VFX Graph and batching/instancing

Hi, I am just getting started with VFX Graph, we have a game that has tons of shuriken ParticleSystems and after making a few test we could see how much faster VFX Graph is, which is awesome. However, using the Frame Debugger we have noticed that even if we have the simplest possible VFX Graph, spawning quads with the default shader and texture and doing nothing to them, in a new empty scene, with no scripts or lights or anything… unity is unable to batch the draw calls of the two separate instances of the same VFX Graph.

I have tested everything I could think of, made sure GPU instancing is enabled in the generated material, even tried disabling SRP Batcher (we are using URP), made sure there was nothing specific to our project affecting the results… so now I am unsure, is this the intended behaviour? If I have 10 instances of the same VFX Graph, outputting a simple quad with the default texture and shader, all visible… is that intended to be 10 draw calls? Verified these are separate draw calls from Frame Debugger and Render Doc (in RenderDoc I can see that they are using the same buffers, everything is in line for them to be batched into one draw call… they just arent, its like it is not supported at all). In Frame Debugger the message is either “Unknown reason” for the batch, or “different material”. Here is a screenshot of my full VFX Graph, which is as simple as possible:

Would appreciate any help or hints of what to look after, but at this point Im starting to consider if it might be a bug of our version (2022.3.50) or idk… some obscure project setting that might be breaking the batching.

I think separate instances of a VFX graph aren’t batched together. I followed this to make a single instance of my VFX graph render multiple instances.

Hi!

It may seem strange, but it is actually expected. Don’t worry, it should not have a big performance impact.

When using instancing, like you said, we try to batch compute dispatches and drawcalls together. But sometimes it is not possible, or it is not the best option.

In this particular case, it seems that the drawcalls are split because indirect draw is enabled, which is the default for transparent particle outputs.

With indirect draw, each instance may have a different number of particles being rendered. If we drew all instances together, it would not be trivial to identify which particle belongs to which system. A solution for this would be building a prefix sum and use binary search to identify the instance. Instead of this, we decided to render separate drawcalls.

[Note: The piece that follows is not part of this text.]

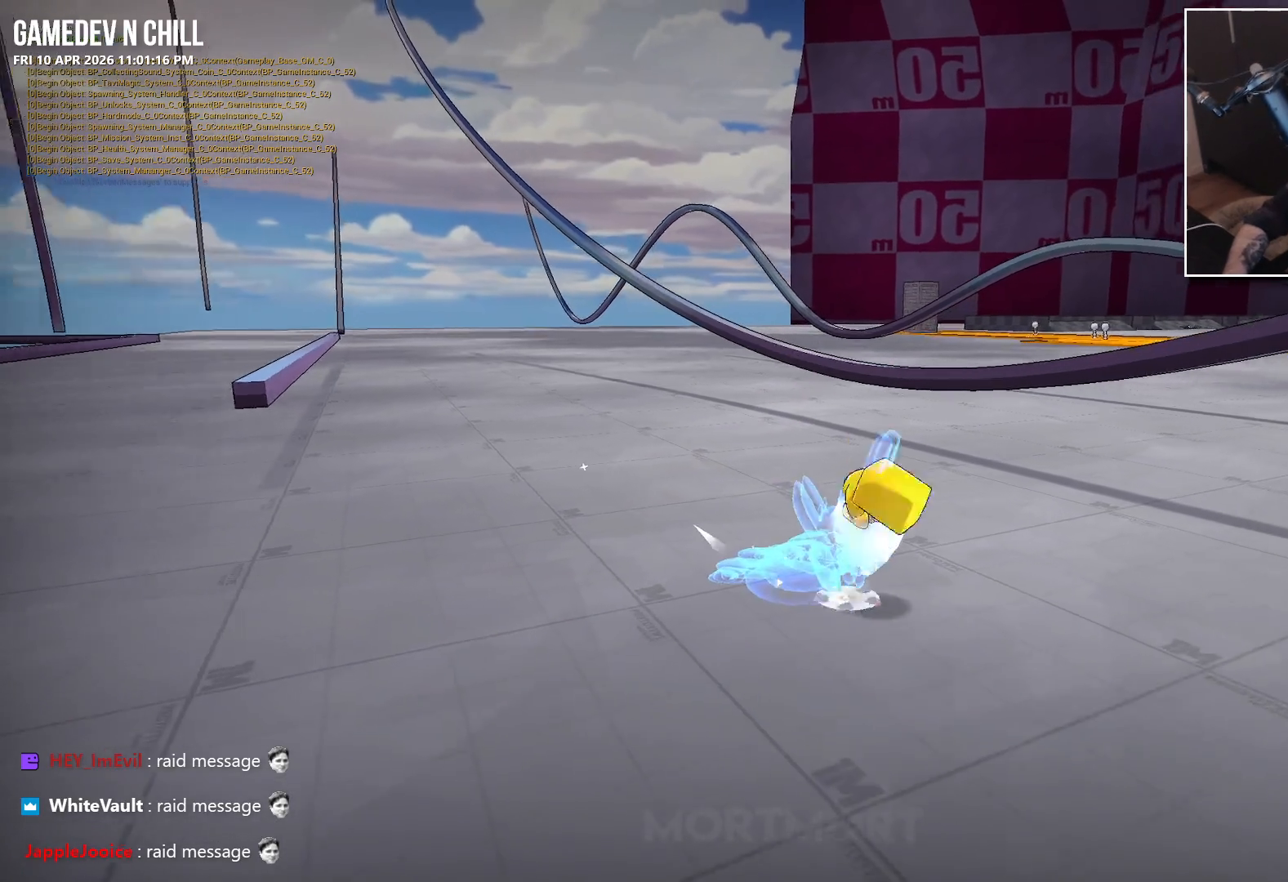
{"buttons": [], "left_stick": "down", "right_stick": "left", "events": [[100, "L2", "down"], [217, "right_stick", "center"], [267, "L2", "up"], [417, "left_stick", "down"], [417, "right_stick", "left"]]}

As I said before, that does not necessarily mean a big CPU cost. Regular drawcalls require some processing to set the shader, uniforms, etc. But it is not the case here. Shader is set up only once for each set of instances, with just the minimum information being uploaded between drawcalls, instead of once per drawcall.

A good way to compare with non-instanced rendering is to look for the “ApplyShader” marker in the profiler.

Be aware that ApplyShader may be called more than once per batch. For instance, if you have other transparent objects in between your instances, it will be split in several groups.

Another reason to split batches can be using different exposed textures for each instance.

Anyway, if your compute shaders are batched, instancing should be working fine :slight_smile:

Hope that helps!